There were three implications of the world champion’s exit. It underlined Willstrop’s achievement in remaining fit enough to travel, compete, and to win amidst a schedule which other leading players could not survive at their best, or not at all.
It also suggested that Matthew had altered priorities, choosing not to risk his body to protect his world number one ranking. He may have decided, at 31, that attempting the long slog required to top the list is no longer as important as peaking for certain major events.
And thirdly Matthew’s decision to quit happened after a rest day during which a controversial new system— drawing the quarterfinal places afresh—was enacted. It resulted in an unexpected last eight meeting of the two top seeded players, Matthew and Darwish, something unattractive for a physically struggling player.
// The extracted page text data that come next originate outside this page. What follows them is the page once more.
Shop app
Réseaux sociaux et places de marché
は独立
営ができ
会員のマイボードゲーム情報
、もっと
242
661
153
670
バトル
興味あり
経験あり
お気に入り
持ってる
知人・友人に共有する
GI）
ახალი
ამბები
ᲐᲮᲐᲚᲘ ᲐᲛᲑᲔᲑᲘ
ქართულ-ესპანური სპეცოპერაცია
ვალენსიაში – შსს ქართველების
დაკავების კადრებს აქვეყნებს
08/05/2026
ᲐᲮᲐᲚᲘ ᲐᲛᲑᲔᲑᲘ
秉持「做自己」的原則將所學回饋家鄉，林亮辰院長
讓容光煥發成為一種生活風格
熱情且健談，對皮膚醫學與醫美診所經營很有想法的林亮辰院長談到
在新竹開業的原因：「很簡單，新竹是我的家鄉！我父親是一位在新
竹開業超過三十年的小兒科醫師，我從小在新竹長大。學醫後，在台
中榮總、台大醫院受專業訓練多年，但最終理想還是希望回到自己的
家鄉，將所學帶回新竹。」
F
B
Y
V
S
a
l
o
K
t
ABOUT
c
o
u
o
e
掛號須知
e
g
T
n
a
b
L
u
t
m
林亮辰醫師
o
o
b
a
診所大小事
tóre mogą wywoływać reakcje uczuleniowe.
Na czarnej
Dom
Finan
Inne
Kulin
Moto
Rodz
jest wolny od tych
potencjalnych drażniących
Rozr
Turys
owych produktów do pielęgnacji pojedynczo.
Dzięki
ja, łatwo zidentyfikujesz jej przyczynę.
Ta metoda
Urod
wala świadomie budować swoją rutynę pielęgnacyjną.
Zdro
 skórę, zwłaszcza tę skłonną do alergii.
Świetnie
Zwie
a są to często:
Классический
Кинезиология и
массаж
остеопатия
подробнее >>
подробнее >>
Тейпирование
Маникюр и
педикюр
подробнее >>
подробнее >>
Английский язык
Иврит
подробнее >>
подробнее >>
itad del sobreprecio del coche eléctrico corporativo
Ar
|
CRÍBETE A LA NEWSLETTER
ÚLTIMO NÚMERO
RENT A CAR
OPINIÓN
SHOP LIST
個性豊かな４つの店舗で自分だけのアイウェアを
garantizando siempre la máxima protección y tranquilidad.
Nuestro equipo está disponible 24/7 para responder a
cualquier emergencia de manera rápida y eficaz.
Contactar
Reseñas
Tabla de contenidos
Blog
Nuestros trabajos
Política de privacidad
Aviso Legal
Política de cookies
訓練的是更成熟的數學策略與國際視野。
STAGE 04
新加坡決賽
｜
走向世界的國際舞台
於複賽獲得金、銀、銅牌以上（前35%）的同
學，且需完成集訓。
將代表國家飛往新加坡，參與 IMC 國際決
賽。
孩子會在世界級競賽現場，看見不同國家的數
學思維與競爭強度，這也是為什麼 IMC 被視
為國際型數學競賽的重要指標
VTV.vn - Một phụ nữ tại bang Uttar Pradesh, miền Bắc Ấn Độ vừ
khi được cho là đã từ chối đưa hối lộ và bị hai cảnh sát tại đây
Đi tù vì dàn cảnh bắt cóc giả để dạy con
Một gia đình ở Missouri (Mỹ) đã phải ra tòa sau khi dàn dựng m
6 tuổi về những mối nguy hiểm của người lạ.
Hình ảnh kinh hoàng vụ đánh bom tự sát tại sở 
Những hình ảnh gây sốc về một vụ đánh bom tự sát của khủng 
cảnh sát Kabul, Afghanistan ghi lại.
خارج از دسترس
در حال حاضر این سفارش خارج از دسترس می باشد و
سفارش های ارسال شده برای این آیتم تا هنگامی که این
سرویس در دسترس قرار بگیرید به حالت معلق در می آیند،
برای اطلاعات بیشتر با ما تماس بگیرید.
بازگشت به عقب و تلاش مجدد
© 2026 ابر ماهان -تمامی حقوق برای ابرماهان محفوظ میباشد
The idea behind the innovation was to test the possibilities for a new style of tournament, one with more uncertainty and less predictable outcomes. The aim is to attract more attention to the sport.
Despite the inconvenience it created for Matthew, he was not against the experiment. Indeed he reckoned it did not go far enough. He would, he said, prefer the concept to be extended to a draw before every round, as in the British soccer’s F.A. Cup. This offers un-fancied teams more chance of improbable and romantic successes and creates massive television coverage all over the world.
“I can see the thinking,” said Mat- thew. “But if they were going to try this out they could have done it from the first round. This could have been the one tournament a year with a proper cup competition. You could do the whole thing.”
A frequently repeated objection was the risk of losing precious ranking points which leading players had travelled so far to earn and sweated so hard to gain. Matthew had an answer for that.
“You could have a regulation that you don’t have to earn (or lose) ranking points from this event, if you don’t want to,” he said. “You could be allowed to make a choice on that.”
One thing is certain, Matthew would not benefit directly from any of this. There’s enlightened thinking for you.